A new hate crime law in Scotland has led to over 4,000 reports in its first three days, according to Police Scotland.

The law has a "high threshold for criminality" and is not intended to prevent people from expressing controversial views.

First Minister Nicola Sturgeon warned against making vexatious complaints and expressed concern over the number of reports, stating that they are wasting police resources and time.

Many reports were reportedly made against First Minister Sturgeon herself for comments she made four years ago about the lack of non-white people in top jobs in Scotland.

Police Scotland reported a significant increase in hate crime reports since the new law against hate speech came into effect.

The force has hired additional staff to handle the increased demand, but it has not affected frontline policing.

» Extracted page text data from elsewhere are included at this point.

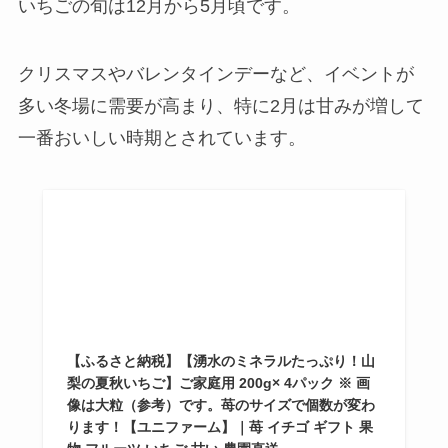
いちごの旬は12月から5月頃です。
クリスマスやバレンタインデーなど、イベントが
多い冬場に需要が高まり、特に2月は甘みが増して
一番おいしい時期とされています。
【ふるさと納税】【湧水のミネラルたっぷり！山
梨の夏秋いちご】ご家庭用 200g× 4パック ※ 画
像は大粒（参考）です。苺のサイズで個数が変わ
ります！【ユニファーム】｜苺 イチゴ ギフト 果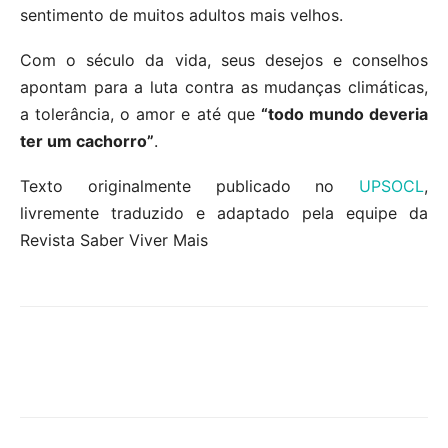
sentimento de muitos adultos mais velhos.
Com o século da vida, seus desejos e conselhos
apontam para a luta contra as mudanças climáticas,
a tolerância, o amor e até que
“todo mundo deveria
ter um cachorro”
.
Texto originalmente publicado no
UPSOCL
,
livremente traduzido e adaptado pela equipe da
Revista Saber Viver Mais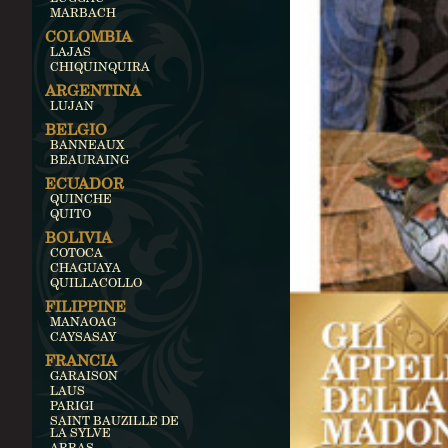
MARBACH
COLOMBIA
LAJAS
CHIQUINQUIRA
ARGENTINA
LUJAN
BELGIO
BANNEAUX
BEAURAING
ECUADOR
QUINCHE
QUITO
BOLIVIA
COTOCA
CHAGUAYA
QUILLACOLLO
FILIPPINE
MANAOAG
CAYSASAY
FRANCIA
GARAISON
LAUS
PARIGI
SAINT BAUZILLE DE
LA SYLVE
ARRAS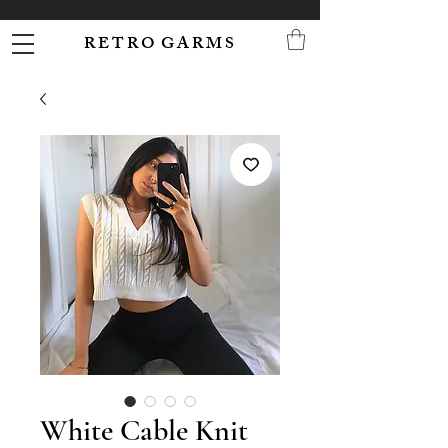
R E T R O G A R M S
White Cable Knit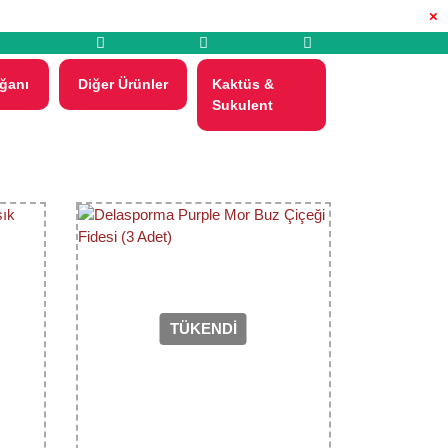
×
ğanı
Diğer Ürünler
Kaktüs &
Sukulent
TÜKENDİ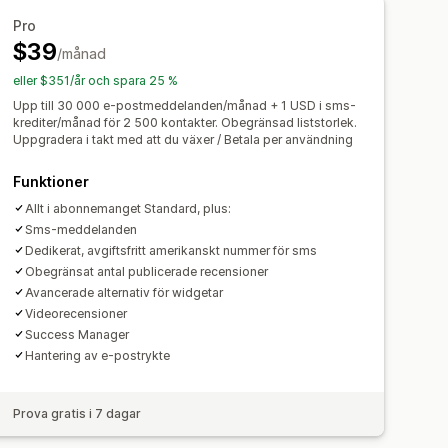
r
Feedbackförfrågningar
Pro
$39
lser
Produktrekommendationer
ering
Översättning
/månad
Lokalisering
lser
Välkomstmeddelanden
assredigering
Import och export
eller $351/år och spara 25 %
cke
Insamling av e-postadresser
Upp till 30 000 e-postmeddelanden/månad + 1 USD i sms-
krediter/månad för 2 500 kontakter. Obegränsad liststorlek.
 och regler
Automatiseringar
Uppgradera i takt med att du växer / Betala per användning
ntering
Taggning
Spårning
Funktioner
sverktyg
Allt i abonnemanget Standard, plus:
Sms-meddelanden
Dedikerat, avgiftsfritt amerikanskt nummer för sms
Obegränsat antal publicerade recensioner
Avancerade alternativ för widgetar
Videorecensioner
Success Manager
Hantering av e-postrykte
Prova gratis i 7 dagar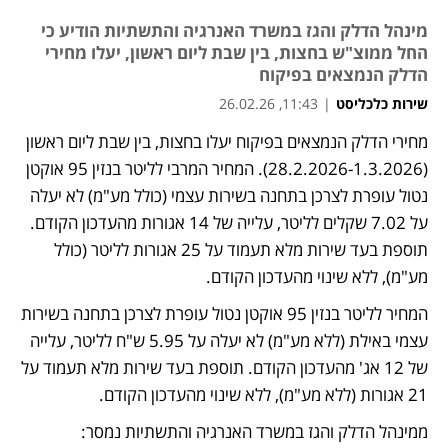
מינהל הדלק והגז במשרד האנרגיה והתשתיות הודיע כי
החל ממוצ"ש בחצות, בין שבת ליום ראשון, יעלו מחירי
הדלק הנמצאים בפיקוח
שירות כלכליסט
|
11:43, 26.02.26
מחירי הדלק הנמצאים בפיקוח יעלו בחצות, בין שבת ליום ראשון 
(28.2.2026-1.3.2026). המחיר המרבי לליטר בנזין 95 אוקטן 
נטול עופרת לצרכן בתחנה בשירות עצמי (כולל מע"מ) לא יעלה 
על 7.02 שקלים לליטר, עלייה של 14 אגורות מהעדכון הקודם. 
תוספת בעד שירות מלא תעמוד על 25 אגורות לליטר (כולל 
מע"מ), ללא שינוי מהעדכון הקודם.
המחיר לליטר בנזין 95 אוקטן נטול עופרת לצרכן בתחנה בשירות 
עצמי באילת (ללא מע"מ) לא יעלה על 5.95 ש"ח לליטר, עלייה 
של 12 אג' מהעדכון הקודם. תוספת בעד שירות מלא תעמוד על 
21 אגורות (ללא מע"מ), ללא שינוי מהעדכון הקודם.
ממינהל הדלק והגז במשרד האנרגיה והתשתיות נמסר: 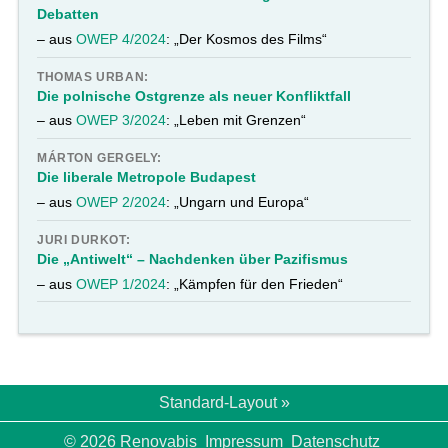
Debatten
– aus
OWEP 4/2024
: „Der Kosmos des Films“
THOMAS URBAN:
Die polnische Ostgrenze als neuer Konfliktfall
– aus
OWEP 3/2024
: „Leben mit Grenzen“
MÁRTON GERGELY:
Die liberale Metropole Budapest
– aus
OWEP 2/2024
: „Ungarn und Europa“
JURI DURKOT:
Die „Antiwelt“ – Nachdenken über Pazifismus
– aus
OWEP 1/2024
: „Kämpfen für den Frieden“
Standard-Layout »
© 2026 Renovabis
Impressum
Datenschutz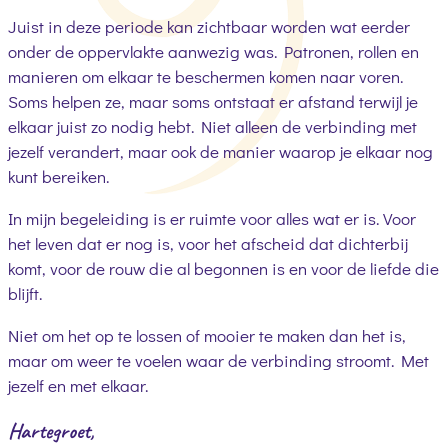
Juist in deze periode kan zichtbaar worden wat eerder
onder de oppervlakte aanwezig was. Patronen, rollen en
manieren om elkaar te beschermen komen naar voren.
Soms helpen ze, maar soms ontstaat er afstand terwijl je
elkaar juist zo nodig hebt. Niet alleen de verbinding met
jezelf verandert, maar ook de manier waarop je elkaar nog
kunt bereiken.
In mijn begeleiding is er ruimte voor alles wat er is. Voor
het leven dat er nog is, voor het afscheid dat dichterbij
komt, voor de rouw die al begonnen is en voor de liefde die
blijft.
Niet om het op te lossen of mooier te maken dan het is,
maar om weer te voelen waar de verbinding stroomt. Met
jezelf en met elkaar.
Hartegroet,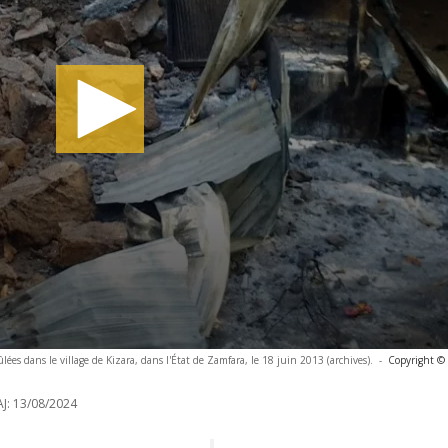
lées dans le village de Kizara, dans l'État de Zamfara, le 18 juin 2013 (archives).
-
Copyright © 
J:
13/08/2024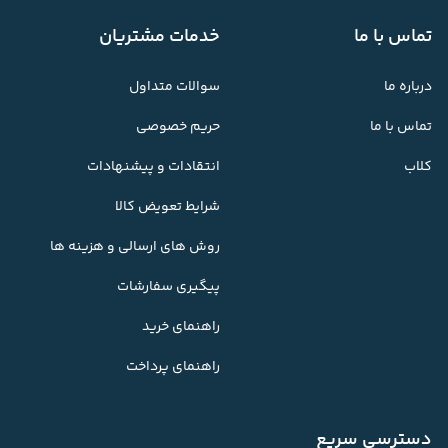
تماس با ما
خدمات مشتریان
درباره ما
سوالات متداول
تماس با ما
حریم خصوصی
کلاب
انتقادات و پیشنهادات
شرایط تعویض کالا
روش های ارسالی و هزینه ها
پیگیری سفارشات
راهنمای خرید
راهنمای پرداخت
دسترسی سریع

Imran Ahmed from the Center for Countering Digital Hate criticized the implementation of the law, stating that it was being misused by the same hate groups it was intended to target.

He argued that the Scottish government aimed to prosecute speech rather than holding social media platforms accountable for the proliferation of hate speech and their profit from it.

The Association of Scottish Police Superintendents (ASPS) expressed concern before a new law was enacted, predicting it would negatively impact police resources.

In a letter to Holyrood's justice committee, ASPS President Ch Supt Rob Hay voiced worry that the law could be misused by an "activist fringe" from various political spectrums, potentially diverting police attention from more serious crimes.